> **GOAL OF THE EXERCISE**
Copy the items below character for character, leaving out the pictures.

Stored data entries
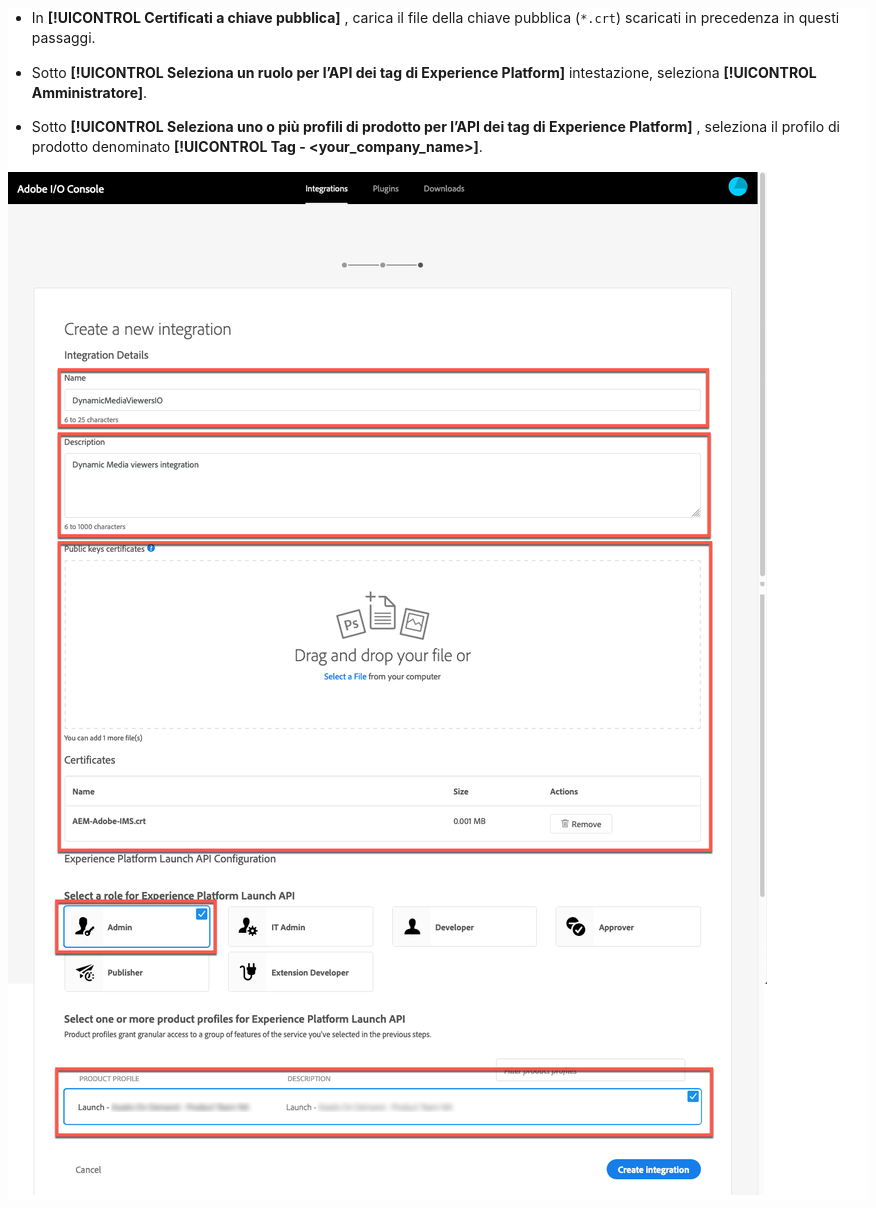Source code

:    * In **[!UICONTROL Certificati a chiave pubblica]** , carica il file della chiave pubblica (`*.crt`) scaricati in precedenza in questi passaggi.

   * Sotto **[!UICONTROL Seleziona un ruolo per l’API dei tag di Experience Platform]** intestazione, seleziona **[!UICONTROL Amministratore]**.

   * Sotto **[!UICONTROL Seleziona uno o più profili di prodotto per l’API dei tag di Experience Platform]** , seleziona il profilo di prodotto denominato **[!UICONTROL Tag - &lt;your_company_name>]**.

   ![2019-07-25_13-49-18](assets/2019-07-25_13-49-18.png)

> **TASK RESPONSE**
Source code

:    * In **[!UICONTROL Certificati a chiave pubblica]** , carica il file della chiave pubblica (`*.crt`) scaricati in precedenza in questi passaggi.

   * Sotto **[!UICONTROL Seleziona un ruolo per l’API dei tag di Experience Platform]** intestazione, seleziona **[!UICONTROL Amministratore]**.

   * Sotto **[!UICONTROL Seleziona uno o più profili di prodotto per l’API dei tag di Experience Platform]** , seleziona il profilo di prodotto denominato **[!UICONTROL Tag - &lt;your_company_name>]**.

   ![2019-07-25_13-49-18](assets/2019-07-25_13-49-18.png)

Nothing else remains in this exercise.